Saturday, October 16, 2010

Nick Clegg announces ‘fairness premium’

Next week's comprehensive spending review (CSR) will include a £7 billion "fairness premium" to help children from poorer families as they go through nursery, school and university, Nick Clegg announced today.

The package will include free pre-school education for two-year-olds from disadvantaged households, a "pupil premium" providing extra cash while they are at school and a "student premium" to help them in higher education. The new cash is expected to support children from the poorest 20% of families.

  • This was a key Liberal Democrat election pledge that we are now delivering in Government
  • In the Spending Review we will provide extra funds – a total of over £7 billion – for a “fairness premium”, stretching from the age of two to the age of twenty. This is money spent on giving the poorest children a better start in life.
  • So while the CSR will cut spending, it will increase our investments in fairness, and in particular in the promotion of social mobility and life chances.

1. Early Years

· The 15hrs a week currently available for all 3 and 4 year olds will be protected.

· In addition, we will be adding an additional 15hrs a week of early years education for 2 year olds for the poorest families (the bottom 20% - children who receive full school meals).

2. The Pupil Premium

· The Pupil Premium means schools will receive additional funds to offer targeted help to every pupil eligible for free school meals. This will reduce educational inequalities.

· This is longstanding Liberal Democrat policy and one of our four key manifesto pledges.

· It is not up to Whitehall or politicians how they spend that money. It is up to the schools themselves.

o It is earmarked to help those who need it most but it can be used for one-to-one tuition; catch-up classes; after school projects; new equipment. Whatever schools and teachers feel will help their children the most.

· It is not just the poorest students which will benefit from this. All the evidence shows that the increase in funds will help drag the whole class along. For example, all children in the school (not just the poorest students at whom the Premium is targeted) would benefit from new equipment.

· In the long-term, this will benefit everyone. Targeted intervention at our poorest students will cut crime, mean less spending on damaged adults etc.

3. University

· Vince Cable will make an announcement in the next couple of weeks about how we will provide a student premium to the least advantaged students to ensure that bright children from disadvantaged backgrounds are not held back by the circumstances of their birth.


(Although the pupil premium as such will be delivered only in England, the settlement for the Welsh Assembly Government will take account of it.)

3 comments:

StARTSPACE said...

Appears the pupil premium as new money was not true or as Clegg himself would say, a lie!!! see the BBC
'Pupil premium' means school cuts elsewhere - Gove

Aberavon and Neath Liberal Democrats said...

Not a lie, if Nick believed that was the case when he announced it.

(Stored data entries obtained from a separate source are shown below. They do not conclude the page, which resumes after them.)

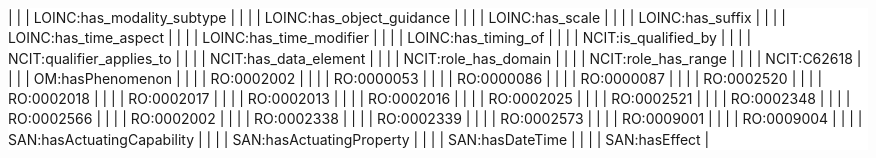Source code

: |  | | LOINC:has_modality_subtype |
|  | | LOINC:has_object_guidance |
|  | | LOINC:has_scale |
|  | | LOINC:has_suffix |
|  | | LOINC:has_time_aspect |
|  | | LOINC:has_time_modifier |
|  | | LOINC:has_timing_of |
|  | | NCIT:is_qualified_by |
|  | | NCIT:qualifier_applies_to |
|  | | NCIT:has_data_element |
|  | | NCIT:role_has_domain |
|  | | NCIT:role_has_range |
|  | | NCIT:C62618 |
|  | | OM:hasPhenomenon |
|  | | RO:0002002 |
|  | | RO:0000053 |
|  | | RO:0000086 |
|  | | RO:0000087 |
|  | | RO:0002520 |
|  | | RO:0002018 |
|  | | RO:0002017 |
|  | | RO:0002013 |
|  | | RO:0002016 |
|  | | RO:0002025 |
|  | | RO:0002521 |
|  | | RO:0002348 |
|  | | RO:0002566 |
|  | | RO:0002002 |
|  | | RO:0002338 |
|  | | RO:0002339 |
|  | | RO:0002573 |
|  | | RO:0009001 |
|  | | RO:0009004 |
|  | | SAN:hasActuatingCapability |
|  | | SAN:hasActuatingProperty |
|  | | SAN:hasDateTime |
|  | | SAN:hasEffect |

Doubts only crept in at the end of last week. I was at a seminar last Friday at which Andrew Stunell was asked directly about the rumours, and he seemed genuinely unsure.

If what Gove said on "The Politics Show" is true (and he has been known to admit mis-speaking before now), then it is a betrayal of trust by the Treasury and the Conservatives. We would surely not have accepted "free schools" and the extension of the academies programme if we had known that other education budgets were to be raided to pay for the pupil premium.

As I have written elsewhere, I am glad that education is devolved in Wales.

Frank Little

Aberavon and Neath Liberal Democrats said...

David Laws says:
Some people have tried to make mischief by claiming that the pupil premium is not additional money. This is nonsense. Without the pupil premium, I suspect that the budget for schools would have been based on a per pupil cash freeze for the period up to 2015. That would have meant a real cut in schools funding over the next few years. Instead, schools funding will rise by 0.1% (above inflation) each year until 2015 – that is a major achievement when the budgets of some departments are being cut by as much as a third. This is also a real-terms guarantee which the last Labour government was not able to make.